_Exercise:_
From the line containing "text [150, 1389, 1090, 1597]" to the last line of the data, both included, transcribe each line exactly, leaving out pictures and adding nothing.

[Dataset entries]
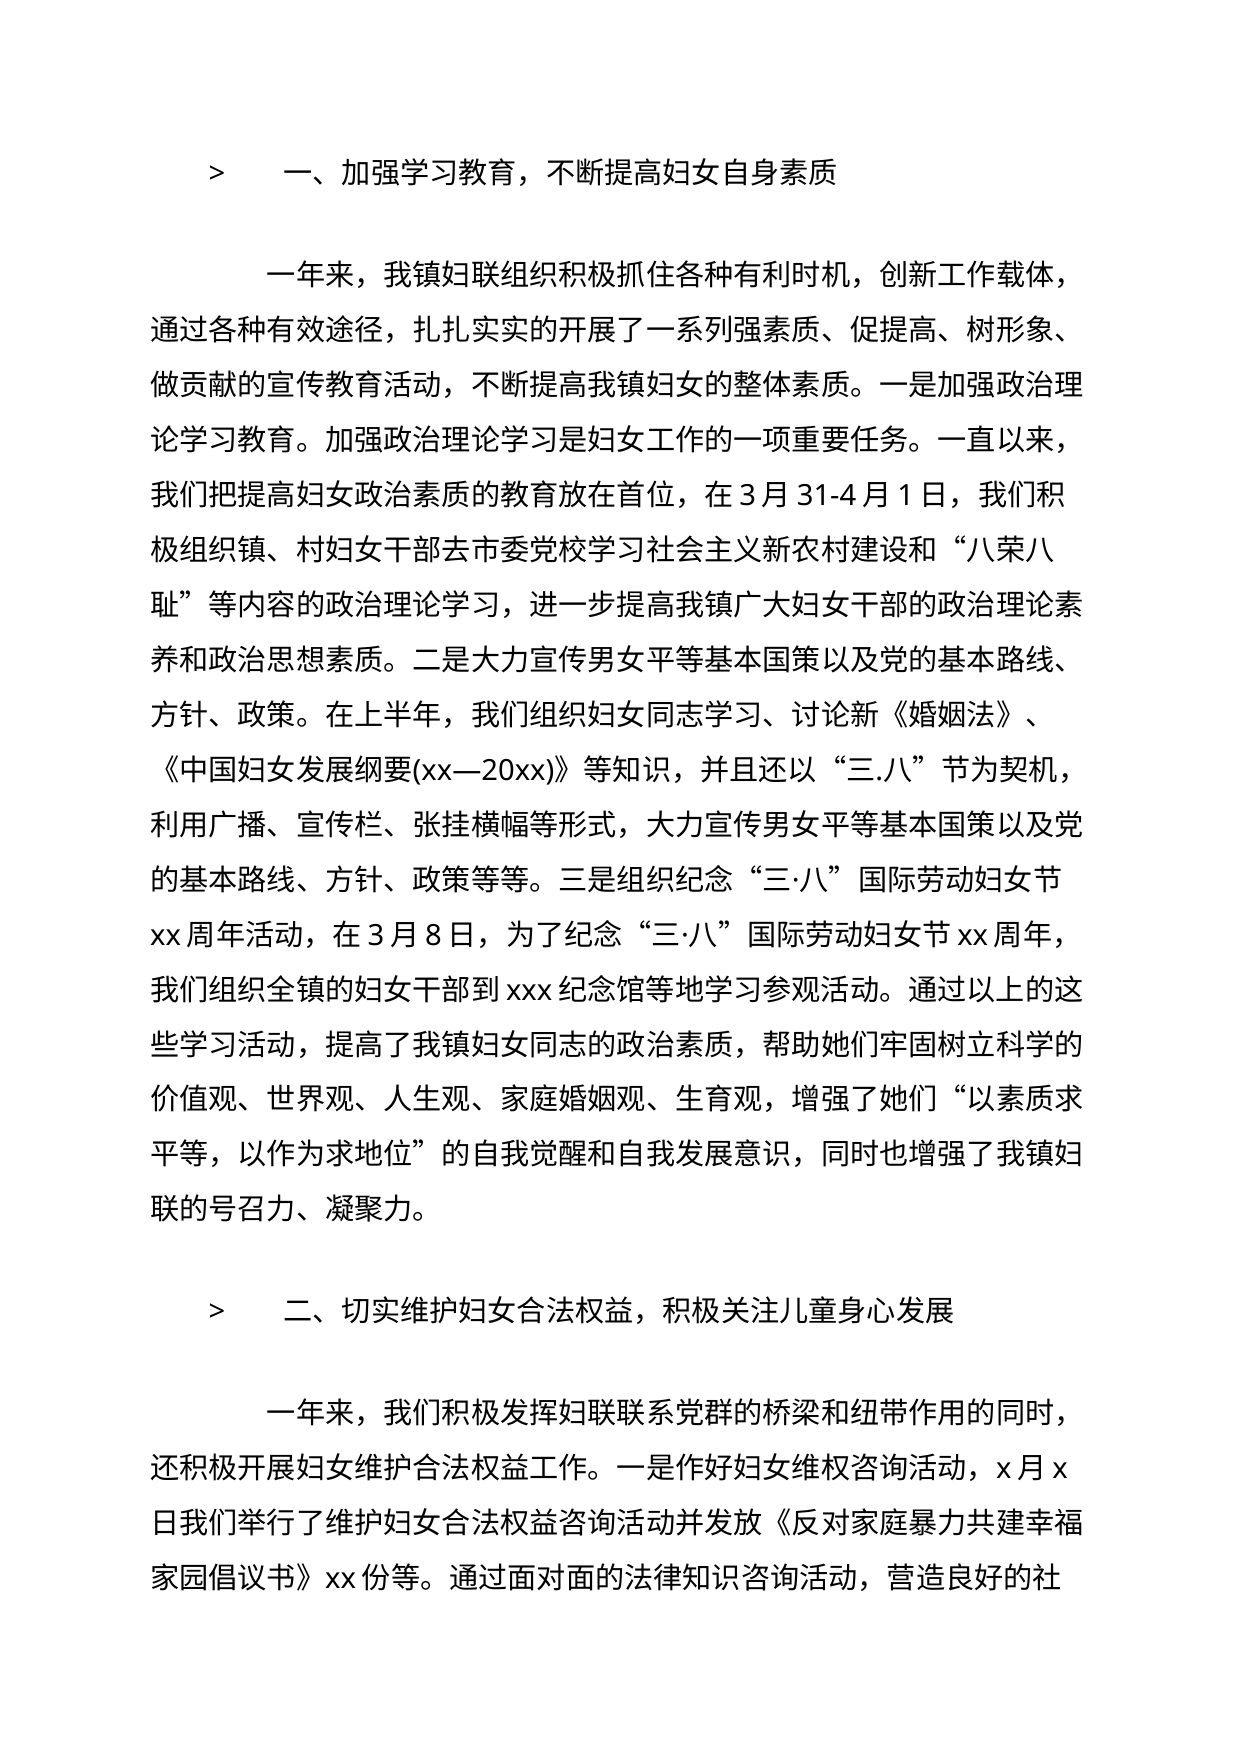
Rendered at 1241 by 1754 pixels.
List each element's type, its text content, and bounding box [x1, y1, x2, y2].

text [150, 1389, 1090, 1597]
text 一年来，我镇妇联组织积极抓住各种有利时机，创新工作载体，通过各种有效途径，扎扎实实的开展了一系列强素质、促提高、树形象、做贡献的宣传教育活动，不断提高我镇妇女的整体素质。一是加强政治理论学习教育。加强政治理论学习是妇女工作的一项重要任务。一直以来，我们把提高妇女政治素质的教育放在首位，在3月31-4月1日，我们积极组织镇、村妇女干部去市委党校学习社会主义新农村建设和“八荣八耻”等内容的政治理论学习，进一步提高我镇广大妇女干部的政治理论素养和政治思想素质。二是大力宣传男女平等基本国策以及党的基本路线、方针、政策。在上半年，我们组织妇女同志学习、讨论新《婚姻法》、《中国妇女发展纲要(xx—20xx)》等知识，并且还以“三.八”节为契机，利用广播、宣传栏、张挂横幅等形式，大力宣传男女平等基本国策以及党的基本路线、方针、政策等等。三是组织纪念“三·八”国际劳动妇女节xx周年活动，在3月8日，为了纪念“三·八”国际劳动妇女节xx周年，我们组织全镇的妇女干部到xxx纪念馆等地学习参观活动。通过以上的这些学习活动，提高了我镇妇女同志的政治素质，帮助她们牢固树立科学的价值观、世界观、人生观、家庭婚姻观、生育观，增强了她们“以素质求平等，以作为求地位”的自我觉醒和自我发展意识，同时也增强了我镇妇联的号召力、凝聚力。 [150, 252, 1090, 1228]
text > 一、加强学习教育，不断提高妇女自身素质 [150, 150, 1090, 192]
text > 二、切实维护妇女合法权益，积极关注儿童身心发展 [150, 1287, 1090, 1330]
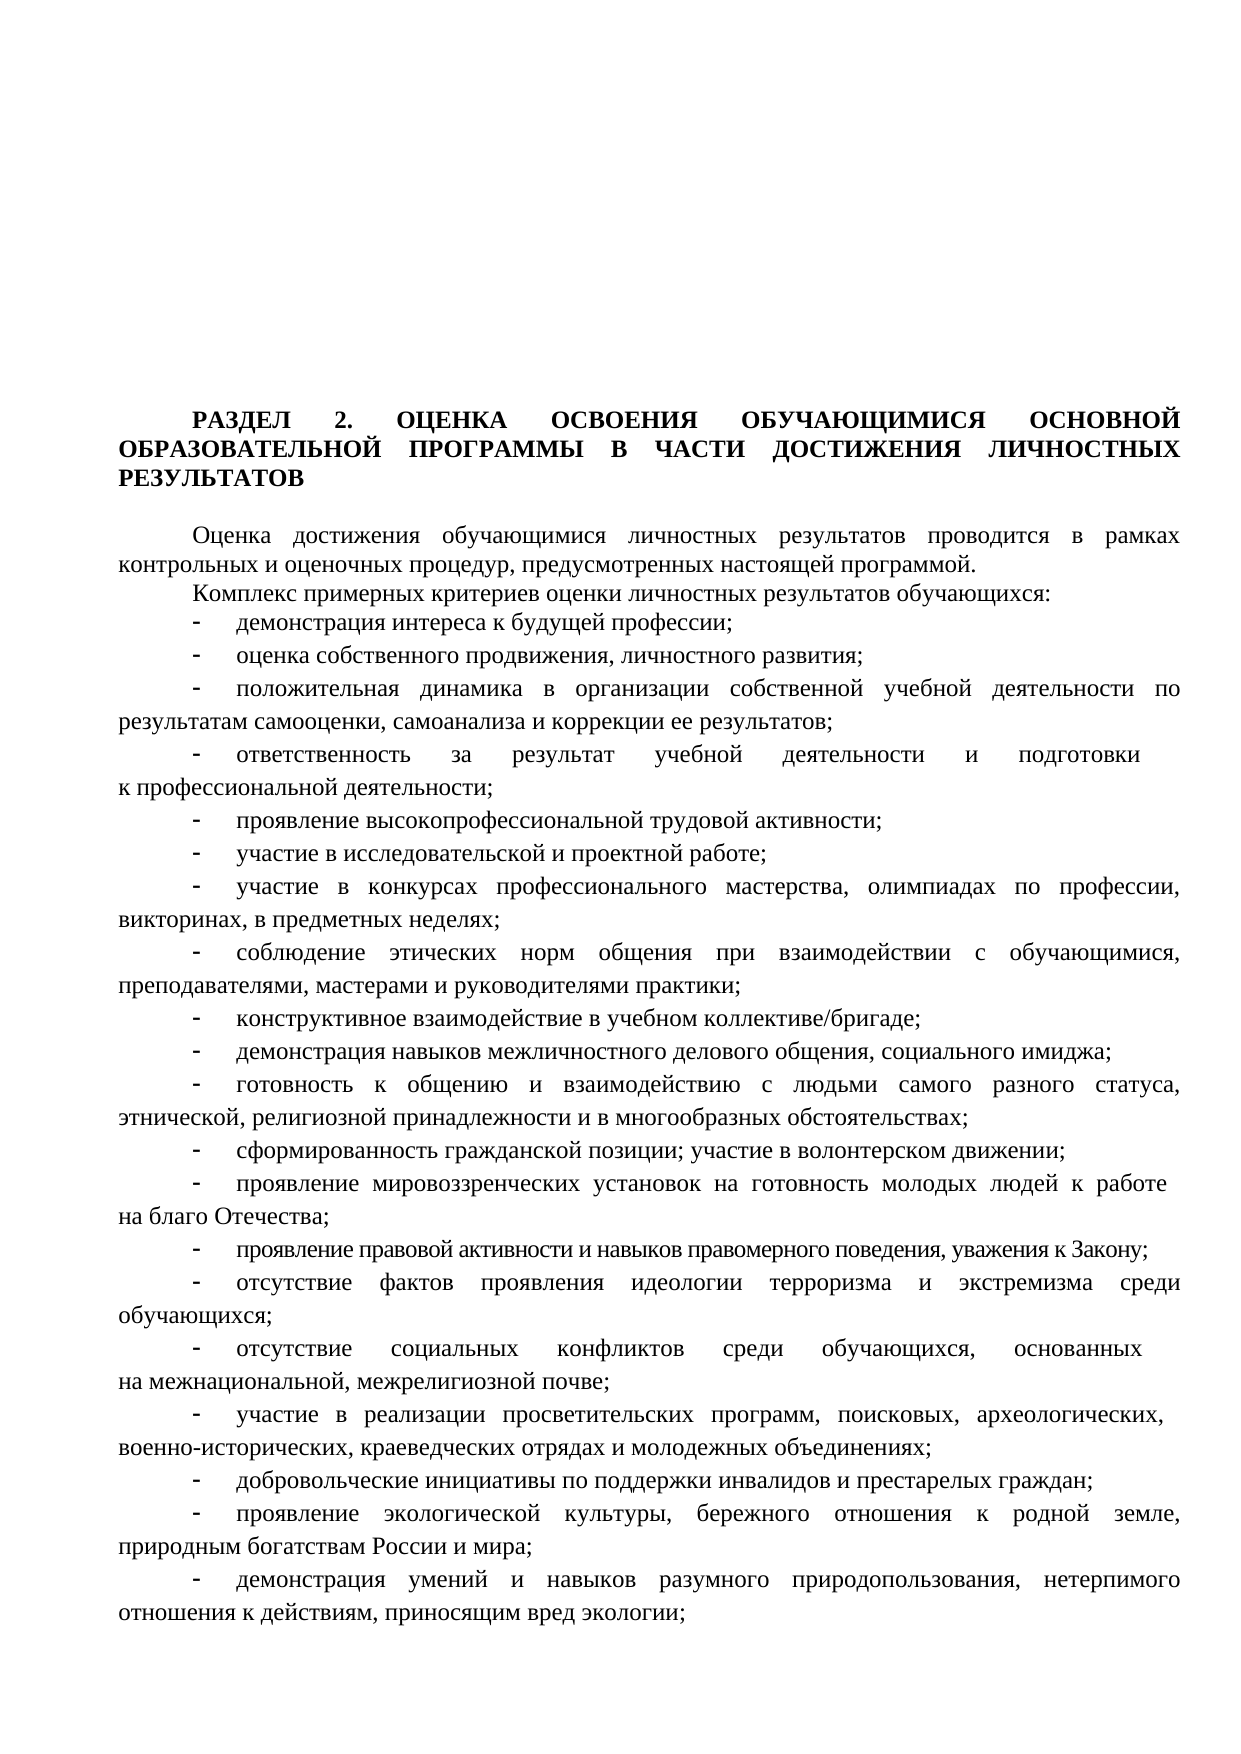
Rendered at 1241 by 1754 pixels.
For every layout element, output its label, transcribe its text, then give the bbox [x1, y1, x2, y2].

_Task output:_
text [150, 1389, 1090, 1597]
text 一年来，我镇妇联组织积极抓住各种有利时机，创新工作载体，通过各种有效途径，扎扎实实的开展了一系列强素质、促提高、树形象、做贡献的宣传教育活动，不断提高我镇妇女的整体素质。一是加强政治理论学习教育。加强政治理论学习是妇女工作的一项重要任务。一直以来，我们把提高妇女政治素质的教育放在首位，在3月31-4月1日，我们积极组织镇、村妇女干部去市委党校学习社会主义新农村建设和“八荣八耻”等内容的政治理论学习，进一步提高我镇广大妇女干部的政治理论素养和政治思想素质。二是大力宣传男女平等基本国策以及党的基本路线、方针、政策。在上半年，我们组织妇女同志学习、讨论新《婚姻法》、《中国妇女发展纲要(xx—20xx)》等知识，并且还以“三.八”节为契机，利用广播、宣传栏、张挂横幅等形式，大力宣传男女平等基本国策以及党的基本路线、方针、政策等等。三是组织纪念“三·八”国际劳动妇女节xx周年活动，在3月8日，为了纪念“三·八”国际劳动妇女节xx周年，我们组织全镇的妇女干部到xxx纪念馆等地学习参观活动。通过以上的这些学习活动，提高了我镇妇女同志的政治素质，帮助她们牢固树立科学的价值观、世界观、人生观、家庭婚姻观、生育观，增强了她们“以素质求平等，以作为求地位”的自我觉醒和自我发展意识，同时也增强了我镇妇联的号召力、凝聚力。 [150, 252, 1090, 1228]
text > 一、加强学习教育，不断提高妇女自身素质 [150, 150, 1090, 192]
text > 二、切实维护妇女合法权益，积极关注儿童身心发展 [150, 1287, 1090, 1330]
Rendered at 1241 by 1754 pixels.
For every layout element, output its label, transcribe its text, then give the bbox [x1, y1, x2, y2].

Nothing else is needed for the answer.